I believe, however, that the reasons for these issues lie in poor leadership at the district level – districts don’t enforce and support their educators regarding disciplinary matters. Paperwork is created by the central office staff inventing processes around “accountability,” “data,” and “rigor” and invest in programs – none of which get at the heart of what drives learning: engagement of students, excitement and skill of the teacher in the room, and the overall school and classroom culture. Rather than asking for teachers’ voices in what would help THEM to be be successful, more accountability measures are piled on top. Teachers lack a voice in what happens in their schools, and in large part, in their classrooms. And resources are certainly shrinking overall in our state, and especially in classrooms. If anyone would take the time to research where their districts are SPENDING their money, you will see that these district decisions to invest in travel, lobbying, and salaries at the central office are the culprits driving furlough days, reduced instructional days, and reduced classroom resources.

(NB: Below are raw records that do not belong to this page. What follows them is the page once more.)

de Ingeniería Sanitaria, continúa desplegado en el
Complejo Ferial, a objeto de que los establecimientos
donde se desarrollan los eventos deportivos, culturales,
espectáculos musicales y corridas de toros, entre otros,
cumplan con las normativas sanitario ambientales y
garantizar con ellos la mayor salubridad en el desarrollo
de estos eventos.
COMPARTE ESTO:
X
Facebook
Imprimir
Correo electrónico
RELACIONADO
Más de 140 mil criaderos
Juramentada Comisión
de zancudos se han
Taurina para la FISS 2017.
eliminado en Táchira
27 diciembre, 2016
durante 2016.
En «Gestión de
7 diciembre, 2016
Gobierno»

Charters are generally started BY teachers and community members – their voices are extremely important. Without central administration in most charters, more can be invested in the classrooms. Generally the leadership teams in the school drive processes that happen in the school. You’ll find high morale in most charters and very unique school cultures.
As for performance – in our state, charters are out performing districts schools from where they serve kids in almost every case. For those who haven’t, they have been non-renewed or shuttered. You can go off averages, but when you compare apples to apples – that is, the same community, you will see that our charters here are very successful with the children.
Charters are PUSHING districts to do better – NOT in denigrating the teachers, but in shining a light on the district priorities and issues that negatively impact educators and the impact they can have on children. We are not the enemy. if charters succeed in pushing districts to make positive changes, your experience as an educator will greatly improve. Thank you for your commitment to the children you serve.